TASK DESCRIPTION
Wherever "فهرست" appears in the records below, copy the line that holds it.

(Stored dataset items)
((

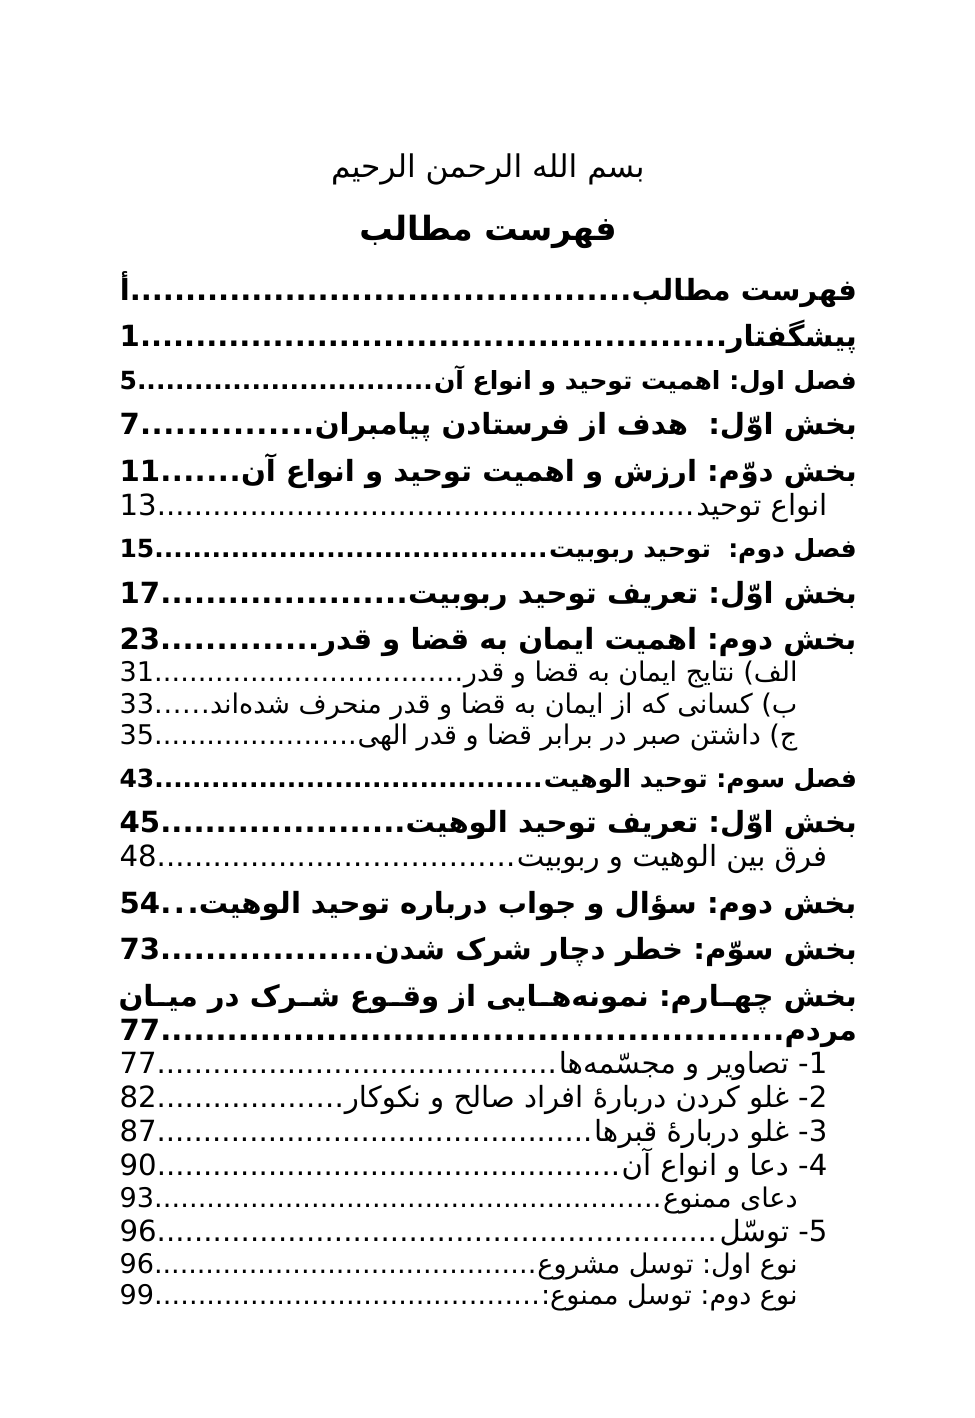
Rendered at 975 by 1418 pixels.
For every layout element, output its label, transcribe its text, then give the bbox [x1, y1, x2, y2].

text نوع دوم: توسل ممنوع: 99 [118, 1280, 798, 1311]
text دعای ممنوع 93 [118, 1183, 798, 1214]
text بخش اوّل: تعریف توحید الوهیت 45 [118, 806, 857, 839]
text الف) نتایج ایمان به قضا و قدر 31 [118, 657, 798, 688]
text بخش دوّم: ارزش و اهمیت توحید و انواع آن 11 [118, 454, 857, 488]
text 2- غلو کردن دربارۀ افراد صالح و نکوکار 82 [118, 1081, 827, 1115]
text بخش چهارم: نمونه‌هایی از وقوع شرک در میان مردم 77 [118, 979, 857, 1047]
text فصل سوم: توحید الوهیت 43 [118, 764, 857, 793]
text 3- غلو دربارۀ قبرها 87 [118, 1115, 827, 1149]
text انواع توحيد 13 [118, 488, 827, 522]
text فرق بین الوهیت و ربوبیت 48 [118, 839, 827, 873]
text فصل دوم: توحيد ربوبيت 15 [118, 534, 857, 564]
text بخش اوّل: تعریف توحید ربوبیت 17 [118, 576, 857, 610]
text بخش سوّم: خطر دچار شرک شدن 73 [118, 932, 857, 966]
text بخش دوم: اهمیت ایمان به قضا و قدر 23 [118, 623, 857, 657]
text 4- دعا و انواع آن 90 [118, 1149, 827, 1183]
text پیشگفتار 1 [118, 319, 857, 353]
text بسم الله الرحمن الرحیم [118, 148, 857, 184]
text ج) داشتن صبر در برابر قضا و قدر الهی 35 [118, 720, 798, 751]
text فصل اول: اهمیت توحید و انواع آن 5 [118, 366, 857, 395]
text فهرست مطالب [118, 209, 857, 248]
text 1- تصاویر و مجسّمه‌ها 77 [118, 1047, 827, 1081]
text بخش اوّل: هدف از فرستادن پیامبران 7 [118, 408, 857, 442]
text 5- توسّل 96 [118, 1214, 827, 1248]
text فهرست مطالب ‌أ [118, 273, 857, 307]
text نوع اول: توسل مشروع 96 [118, 1248, 798, 1280]
text بخش دوم: سؤال و جواب درباره توحید الوهیت 54 [118, 886, 857, 920]
text ب) کسانی که از ایمان به قضا و قدر منحرف شده‌اند 33 [118, 688, 798, 720]
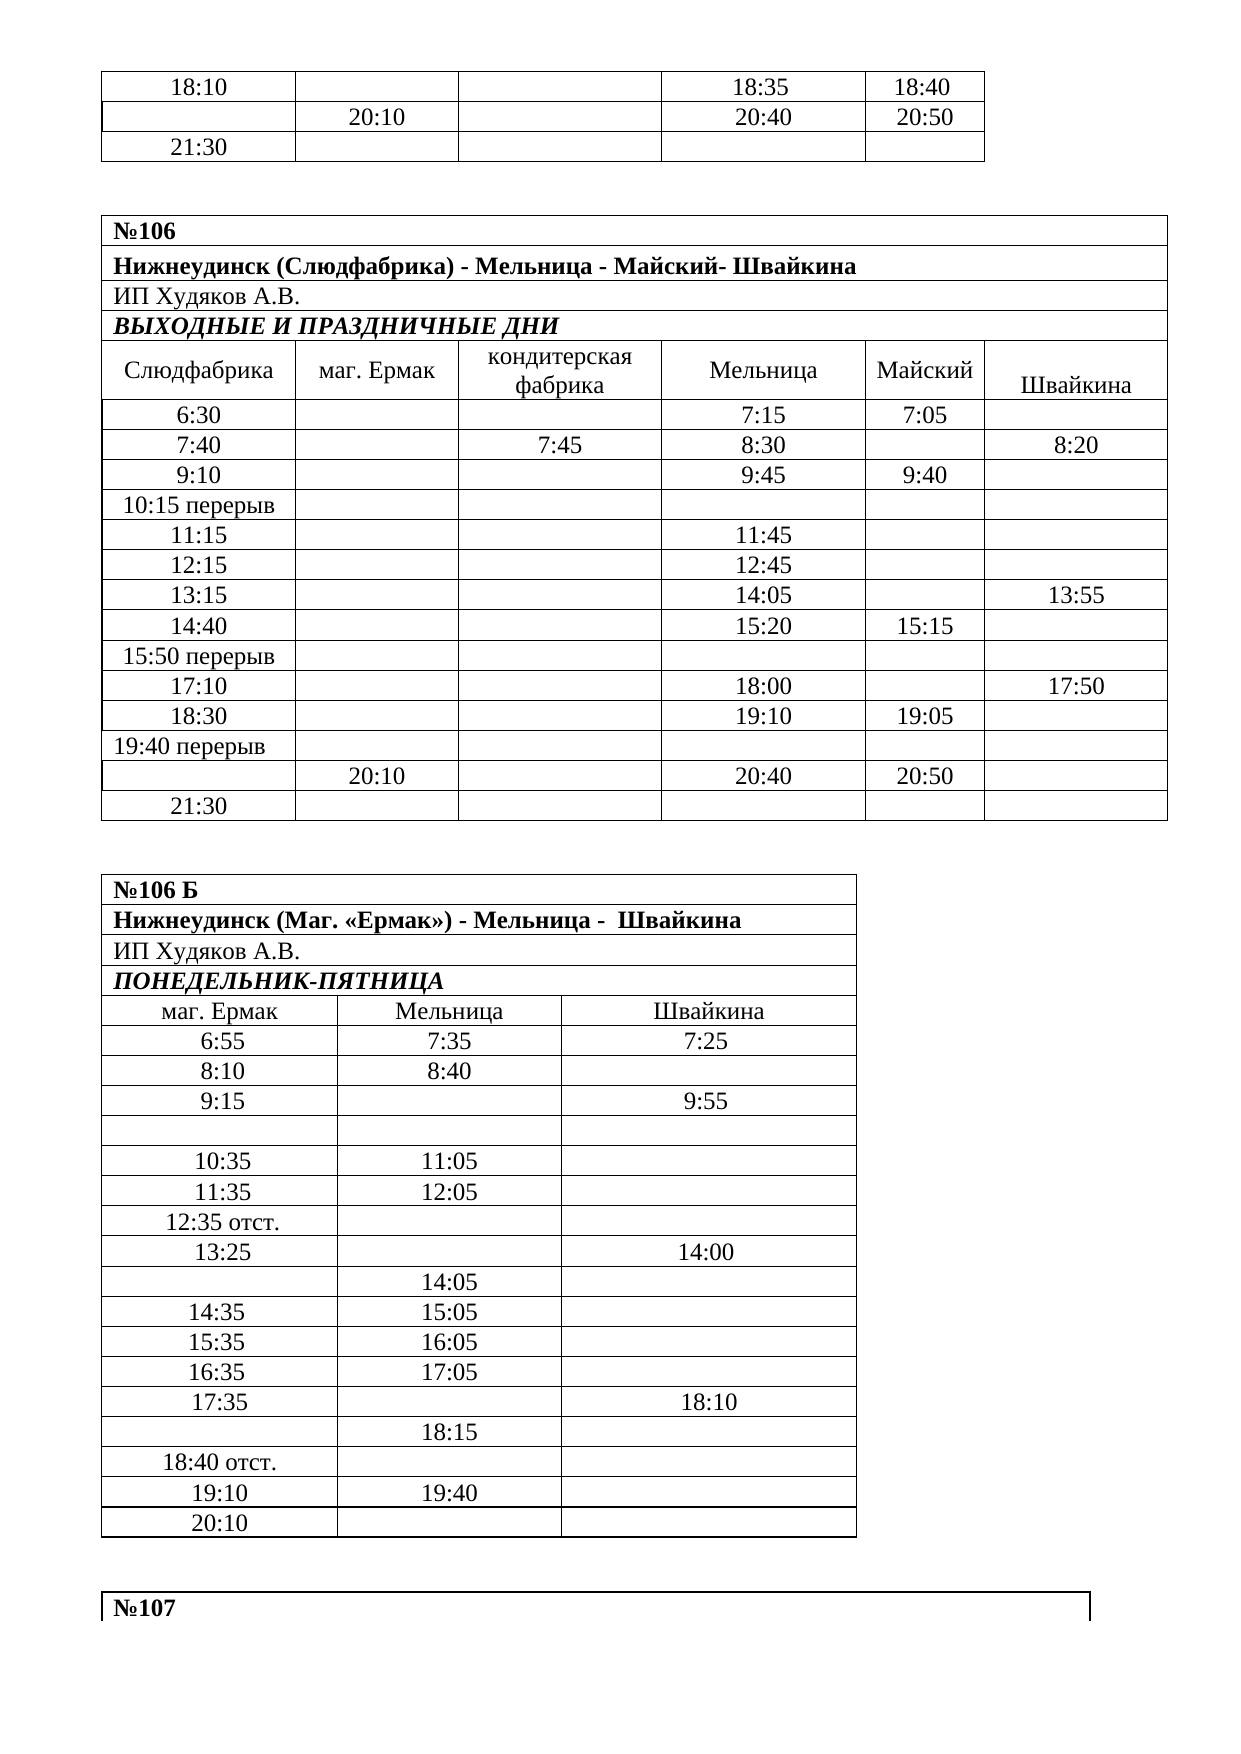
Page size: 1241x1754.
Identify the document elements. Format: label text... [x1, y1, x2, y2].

))

ANSWER BOX
text فهرست مطالب [118, 209, 857, 248]
text فهرست مطالب ‌أ [118, 273, 857, 307]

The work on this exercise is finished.